> [Directive a]:
Please quote the Opik data export guide word for word, everything from "The Python SDK Opik.search_traces" down to "and export them.".

> [Excerpted text]:
-- Start --

Export Data Efficiently with Opik

When working with Opik, it is important to be able to export traces, spans, and threads so that you can use them to fine-tune your models or run deeper analysis.

You can export the data you have logged to the Opik platform using:

Using the Opik SDK: You can use the Python SDK methods (Opik.search_traces, Opik.search_spans, and Opik.search_threads) or the TypeScript SDK method (client.searchTraces()) to export traces, spans, and threads.
Using the Opik REST API: You can use the /traces and /spans endpoints to export traces and spans.
Using the UI: Once you have selected the traces or spans you want to export, you can click on the Export CSV button in the Actions dropdown.

The recommended way to export data is to use the SDK methods in the Opik Python SDK (Opik.search_traces, Opik.search_spans, and Opik.search_threads) or TypeScript SDK (client.searchTraces()).

Using the Opik SDK

Exporting traces

The Python SDK Opik.search_traces method and TypeScript SDK client.searchTraces() method allow you to both export all the traces in a project or search for specific traces and export them.

Exporting all traces

To export all traces, you will need to specify a max_results / maxResults value that is higher than the total number of traces in your project:

Python

TypeScript

1 import opik
2 
3 client = opik.Opik()

-- End --

> [Directive b]:
Rewrite all the entries below with "common name" changed to "vernacular name" and nothing else altered. Omit the pictures from your answer.

> [Dataset rows]:
-- Start --

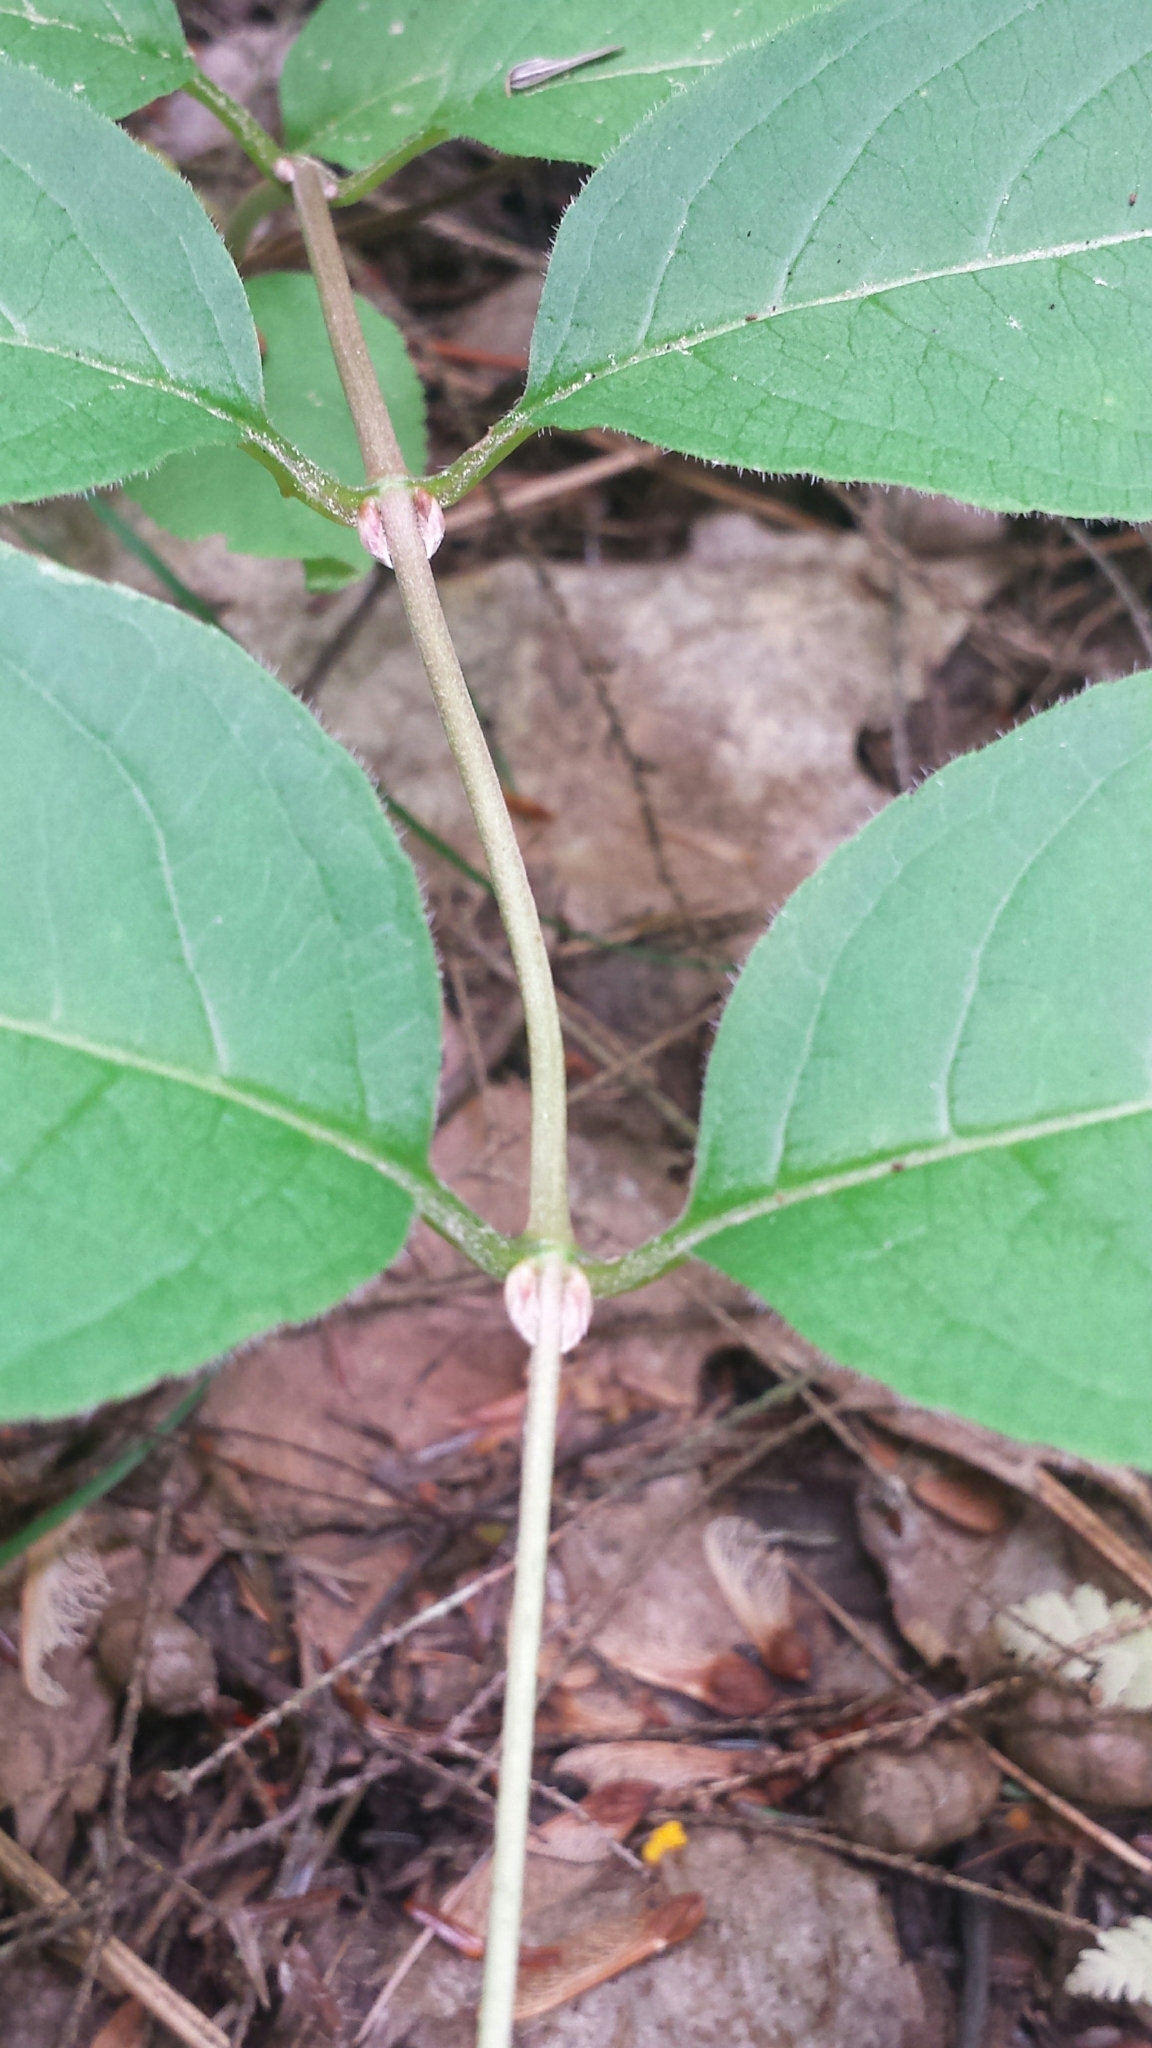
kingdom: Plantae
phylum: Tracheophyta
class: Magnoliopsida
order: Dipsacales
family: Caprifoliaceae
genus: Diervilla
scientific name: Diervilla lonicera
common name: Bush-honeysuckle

-- End --

> [Problem solution a]:
The Python SDK Opik.search_traces method and TypeScript SDK client.searchTraces() method allow you to both export all the traces in a project or search for specific traces and export them.

> [Problem solution b]:
kingdom: Plantae
phylum: Tracheophyta
class: Magnoliopsida
order: Dipsacales
family: Caprifoliaceae
genus: Diervilla
scientific name: Diervilla lonicera
vernacular name: Bush-honeysuckle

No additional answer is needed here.